Load state_dict from old pytorch version

kkjh0723 · June 2, 2020, 11:54am

I recently updated my pytorch to v1.5 and try to load trained weights from previous version.
I got the following error.

RuntimeError: Error(s) in loading state_dict for DistributedDataParallel:
	Missing key(s) in state_dict: "module.total_ops", "module.total_params", "module.layer1.total_ops", "module.layer1.total_params", "module.layer1.0.total_ops", "module.layer1.0.total_params", "module.layer1.0.downsample.total_ops", "module.layer1.0.downsample.total_params", "module.layer1.1.total_ops", "module.layer1.1.total_params", "module.layer1.2.total_ops", "module.layer1.2.total_params", "module.layer2.total_ops", "module.layer2.total_params", "module.layer2.0.total_ops", "module.layer2.0.total_params", "module.layer2.0.downsample.total_ops", "module.layer2.0.downsample.total_params", "module.layer2.1.total_ops", "module.layer2.1.total_params", "module.layer2.2.total_ops", "module.layer2.2.total_params", "module.layer2.3.total_ops", "module.layer2.3.total_params", "module.layer3.total_ops", "module.layer3.total_params", "module.layer3.0.total_ops", "module.layer3.0.total_params", "module.layer3.0.conv1.total_ops", "module.layer3.0.conv1.total_params", "module.layer3.0.downsample.total_ops", "module.layer3.0.downsample.total_params", "module.layer3.1.total_ops", "module.layer3.1.total_params", "module.layer3.1.conv1.total_ops", "module.layer3.1.conv1.total_params", "module.layer3.2.total_ops", "module.layer3.2.total_params", "module.layer3.2.conv1.total_ops", "module.layer3.2.conv1.total_params", "module.layer3.3.total_ops", "module.layer3.3.total_params", "module.layer3.3.conv1.total_ops", "module.layer3.3.conv1.total_params", "module.layer3.4.total_ops", "module.layer3.4.total_params", "module.layer3.4.conv1.total_ops", "module.layer3.4.conv1.total_params", "module.layer3.5.total_ops", "module.layer3.5.total_params", "module.layer3.5.conv1.total_ops", "module.layer3.5.conv1.total_params", "module.layer4.total_ops", "module.layer4.total_params", "module.layer4.0.total_ops", "module.layer4.0.total_params", "module.layer4.0.conv1.total_ops", "module.layer4.0.conv1.total_params", "module.layer4.0.downsample.total_ops", "module.layer4.0.downsample.total_params", "module.layer4.1.total_ops", "module.layer4.1.total_params", "module.layer4.1.conv1.total_ops", "module.layer4.1.conv1.total_params", "module.layer4.2.total_ops", "module.layer4.2.total_params", "module.layer4.2.conv1.total_ops", "module.layer4.2.conv1.total_params"
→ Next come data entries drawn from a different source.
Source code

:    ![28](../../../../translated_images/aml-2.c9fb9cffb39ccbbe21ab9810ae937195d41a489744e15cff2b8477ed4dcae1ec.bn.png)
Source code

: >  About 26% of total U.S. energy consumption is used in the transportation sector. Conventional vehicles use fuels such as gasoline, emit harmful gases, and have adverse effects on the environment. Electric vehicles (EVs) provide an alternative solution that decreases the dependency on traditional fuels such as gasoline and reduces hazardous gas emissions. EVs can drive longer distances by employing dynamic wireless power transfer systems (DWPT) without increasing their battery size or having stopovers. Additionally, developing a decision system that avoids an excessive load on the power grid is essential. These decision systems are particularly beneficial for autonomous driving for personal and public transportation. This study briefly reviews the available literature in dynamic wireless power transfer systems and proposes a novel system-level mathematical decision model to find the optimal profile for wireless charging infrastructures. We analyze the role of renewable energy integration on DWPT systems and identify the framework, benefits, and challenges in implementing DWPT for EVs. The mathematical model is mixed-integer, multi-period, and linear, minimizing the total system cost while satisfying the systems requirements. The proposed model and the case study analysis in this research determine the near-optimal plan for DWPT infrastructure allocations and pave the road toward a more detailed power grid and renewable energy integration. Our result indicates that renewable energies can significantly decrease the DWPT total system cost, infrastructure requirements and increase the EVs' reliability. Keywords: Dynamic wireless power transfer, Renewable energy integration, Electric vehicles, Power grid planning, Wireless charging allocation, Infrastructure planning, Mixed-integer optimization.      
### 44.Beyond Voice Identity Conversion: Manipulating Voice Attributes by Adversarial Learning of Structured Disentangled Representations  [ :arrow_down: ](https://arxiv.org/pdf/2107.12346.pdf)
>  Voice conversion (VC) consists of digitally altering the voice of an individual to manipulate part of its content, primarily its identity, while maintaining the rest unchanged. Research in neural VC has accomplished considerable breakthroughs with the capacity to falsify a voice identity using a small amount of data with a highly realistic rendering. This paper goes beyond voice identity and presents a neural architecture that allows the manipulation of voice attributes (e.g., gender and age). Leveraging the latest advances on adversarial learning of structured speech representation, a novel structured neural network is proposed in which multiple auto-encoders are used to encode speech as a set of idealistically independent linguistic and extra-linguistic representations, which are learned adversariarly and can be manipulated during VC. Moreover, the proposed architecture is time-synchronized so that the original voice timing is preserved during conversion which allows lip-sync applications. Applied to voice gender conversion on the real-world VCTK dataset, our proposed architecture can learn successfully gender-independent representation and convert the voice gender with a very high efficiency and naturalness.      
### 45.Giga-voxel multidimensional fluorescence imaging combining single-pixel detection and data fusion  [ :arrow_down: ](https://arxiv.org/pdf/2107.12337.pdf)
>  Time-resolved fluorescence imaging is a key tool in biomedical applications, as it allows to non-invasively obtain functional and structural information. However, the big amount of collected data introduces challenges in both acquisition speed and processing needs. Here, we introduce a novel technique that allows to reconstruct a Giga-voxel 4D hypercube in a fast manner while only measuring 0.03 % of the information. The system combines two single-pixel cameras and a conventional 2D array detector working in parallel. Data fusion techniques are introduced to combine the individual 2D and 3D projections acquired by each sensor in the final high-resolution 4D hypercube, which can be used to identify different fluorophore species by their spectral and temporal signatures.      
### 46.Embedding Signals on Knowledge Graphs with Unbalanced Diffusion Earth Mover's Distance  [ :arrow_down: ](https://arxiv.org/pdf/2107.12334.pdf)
It seems each module has new states total_params and total_ops.
Which value supposed to be in those states?
Is there any best practice to load state_dict from previous version?
If I change strict=False for the load_state_dict, it runs without error.
But I cannot check whether other parameters are properly loaded or not.

ptrblck · June 3, 2020, 7:21am

Did you add these parameters manually to your model, as I cannot find them in the DistributedDataParallel implementation?

kkjh0723 · June 3, 2020, 7:44am

No, I didn’t. I thought those are newly added in pytorch version 1.5.
Then, it might be added by thop package (link) because it counts ops and params.
But I don’t know why those values are added as a member variable in each module in pytorch 1.5 and not in 1.1.

I found that it happens when I call thop.profile before loading state_dict.
I could solve it by just moving thop.profile after the loading.